▸ **RECORDS**:

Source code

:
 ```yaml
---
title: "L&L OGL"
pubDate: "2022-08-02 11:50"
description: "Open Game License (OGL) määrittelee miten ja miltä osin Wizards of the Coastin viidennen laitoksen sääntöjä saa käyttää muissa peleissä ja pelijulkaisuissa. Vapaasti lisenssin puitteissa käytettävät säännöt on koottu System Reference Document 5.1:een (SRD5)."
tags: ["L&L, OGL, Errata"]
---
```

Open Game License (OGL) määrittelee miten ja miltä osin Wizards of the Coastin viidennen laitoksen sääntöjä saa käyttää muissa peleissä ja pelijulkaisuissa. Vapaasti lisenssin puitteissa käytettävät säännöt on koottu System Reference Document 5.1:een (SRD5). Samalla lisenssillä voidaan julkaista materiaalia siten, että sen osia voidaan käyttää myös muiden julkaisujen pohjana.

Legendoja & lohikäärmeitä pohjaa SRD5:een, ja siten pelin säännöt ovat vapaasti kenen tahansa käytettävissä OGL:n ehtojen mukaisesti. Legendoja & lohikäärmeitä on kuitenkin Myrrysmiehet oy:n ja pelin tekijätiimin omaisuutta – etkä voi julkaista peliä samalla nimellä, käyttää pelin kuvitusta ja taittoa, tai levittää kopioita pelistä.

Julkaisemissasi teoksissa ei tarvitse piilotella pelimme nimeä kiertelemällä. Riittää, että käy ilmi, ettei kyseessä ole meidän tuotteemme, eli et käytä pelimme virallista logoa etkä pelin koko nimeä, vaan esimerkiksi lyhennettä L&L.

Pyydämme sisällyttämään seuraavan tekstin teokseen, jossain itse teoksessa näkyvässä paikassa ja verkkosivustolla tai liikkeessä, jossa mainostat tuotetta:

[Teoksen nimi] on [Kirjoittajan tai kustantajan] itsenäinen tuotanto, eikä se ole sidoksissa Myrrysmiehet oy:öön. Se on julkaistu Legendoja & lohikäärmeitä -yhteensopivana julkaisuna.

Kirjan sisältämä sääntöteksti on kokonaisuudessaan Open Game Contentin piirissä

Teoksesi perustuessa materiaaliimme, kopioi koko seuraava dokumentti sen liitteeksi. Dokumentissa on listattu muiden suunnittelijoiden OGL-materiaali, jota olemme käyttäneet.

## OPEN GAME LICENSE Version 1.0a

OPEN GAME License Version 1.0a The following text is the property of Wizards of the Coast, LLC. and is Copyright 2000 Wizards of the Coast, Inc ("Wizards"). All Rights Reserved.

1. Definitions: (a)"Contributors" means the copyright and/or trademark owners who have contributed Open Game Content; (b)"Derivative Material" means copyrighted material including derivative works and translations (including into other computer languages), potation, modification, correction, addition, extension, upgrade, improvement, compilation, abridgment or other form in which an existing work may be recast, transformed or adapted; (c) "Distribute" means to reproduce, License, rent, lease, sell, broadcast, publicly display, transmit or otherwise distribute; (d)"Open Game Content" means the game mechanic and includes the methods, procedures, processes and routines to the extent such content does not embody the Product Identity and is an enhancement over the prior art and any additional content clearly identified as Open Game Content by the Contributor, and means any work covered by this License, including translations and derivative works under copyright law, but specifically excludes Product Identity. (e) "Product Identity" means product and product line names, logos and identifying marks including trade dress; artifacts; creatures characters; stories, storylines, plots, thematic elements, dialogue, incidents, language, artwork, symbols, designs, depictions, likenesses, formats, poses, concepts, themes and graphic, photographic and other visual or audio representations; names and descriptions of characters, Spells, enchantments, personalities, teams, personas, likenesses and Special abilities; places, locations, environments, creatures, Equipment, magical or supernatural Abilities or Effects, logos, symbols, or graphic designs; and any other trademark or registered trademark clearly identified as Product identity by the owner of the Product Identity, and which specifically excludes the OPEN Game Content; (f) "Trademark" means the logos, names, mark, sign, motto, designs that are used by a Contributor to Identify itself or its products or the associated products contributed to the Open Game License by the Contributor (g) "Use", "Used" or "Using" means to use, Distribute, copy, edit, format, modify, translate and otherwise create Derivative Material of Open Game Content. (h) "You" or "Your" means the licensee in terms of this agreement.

▸ **ASSIGNMENT**: Line by line, retype all of the records exactly.

▸ **SOLVED PROBLEM**:
Source code

:
 ```yaml
---
title: "L&L OGL"
pubDate: "2022-08-02 11:50"
description: "Open Game License (OGL) määrittelee miten ja miltä osin Wizards of the Coastin viidennen laitoksen sääntöjä saa käyttää muissa peleissä ja pelijulkaisuissa. Vapaasti lisenssin puitteissa käytettävät säännöt on koottu System Reference Document 5.1:een (SRD5)."
tags: ["L&L, OGL, Errata"]
---
```

Open Game License (OGL) määrittelee miten ja miltä osin Wizards of the Coastin viidennen laitoksen sääntöjä saa käyttää muissa peleissä ja pelijulkaisuissa. Vapaasti lisenssin puitteissa käytettävät säännöt on koottu System Reference Document 5.1:een (SRD5). Samalla lisenssillä voidaan julkaista materiaalia siten, että sen osia voidaan käyttää myös muiden julkaisujen pohjana.

Legendoja & lohikäärmeitä pohjaa SRD5:een, ja siten pelin säännöt ovat vapaasti kenen tahansa käytettävissä OGL:n ehtojen mukaisesti. Legendoja & lohikäärmeitä on kuitenkin Myrrysmiehet oy:n ja pelin tekijätiimin omaisuutta – etkä voi julkaista peliä samalla nimellä, käyttää pelin kuvitusta ja taittoa, tai levittää kopioita pelistä.

Julkaisemissasi teoksissa ei tarvitse piilotella pelimme nimeä kiertelemällä. Riittää, että käy ilmi, ettei kyseessä ole meidän tuotteemme, eli et käytä pelimme virallista logoa etkä pelin koko nimeä, vaan esimerkiksi lyhennettä L&L.

Pyydämme sisällyttämään seuraavan tekstin teokseen, jossain itse teoksessa näkyvässä paikassa ja verkkosivustolla tai liikkeessä, jossa mainostat tuotetta:

[Teoksen nimi] on [Kirjoittajan tai kustantajan] itsenäinen tuotanto, eikä se ole sidoksissa Myrrysmiehet oy:öön. Se on julkaistu Legendoja & lohikäärmeitä -yhteensopivana julkaisuna.

Kirjan sisältämä sääntöteksti on kokonaisuudessaan Open Game Contentin piirissä

Teoksesi perustuessa materiaaliimme, kopioi koko seuraava dokumentti sen liitteeksi. Dokumentissa on listattu muiden suunnittelijoiden OGL-materiaali, jota olemme käyttäneet.

## OPEN GAME LICENSE Version 1.0a

OPEN GAME License Version 1.0a The following text is the property of Wizards of the Coast, LLC. and is Copyright 2000 Wizards of the Coast, Inc ("Wizards"). All Rights Reserved.

1. Definitions: (a)"Contributors" means the copyright and/or trademark owners who have contributed Open Game Content; (b)"Derivative Material" means copyrighted material including derivative works and translations (including into other computer languages), potation, modification, correction, addition, extension, upgrade, improvement, compilation, abridgment or other form in which an existing work may be recast, transformed or adapted; (c) "Distribute" means to reproduce, License, rent, lease, sell, broadcast, publicly display, transmit or otherwise distribute; (d)"Open Game Content" means the game mechanic and includes the methods, procedures, processes and routines to the extent such content does not embody the Product Identity and is an enhancement over the prior art and any additional content clearly identified as Open Game Content by the Contributor, and means any work covered by this License, including translations and derivative works under copyright law, but specifically excludes Product Identity. (e) "Product Identity" means product and product line names, logos and identifying marks including trade dress; artifacts; creatures characters; stories, storylines, plots, thematic elements, dialogue, incidents, language, artwork, symbols, designs, depictions, likenesses, formats, poses, concepts, themes and graphic, photographic and other visual or audio representations; names and descriptions of characters, Spells, enchantments, personalities, teams, personas, likenesses and Special abilities; places, locations, environments, creatures, Equipment, magical or supernatural Abilities or Effects, logos, symbols, or graphic designs; and any other trademark or registered trademark clearly identified as Product identity by the owner of the Product Identity, and which specifically excludes the OPEN Game Content; (f) "Trademark" means the logos, names, mark, sign, motto, designs that are used by a Contributor to Identify itself or its products or the associated products contributed to the Open Game License by the Contributor (g) "Use", "Used" or "Using" means to use, Distribute, copy, edit, format, modify, translate and otherwise create Derivative Material of Open Game Content. (h) "You" or "Your" means the licensee in terms of this agreement.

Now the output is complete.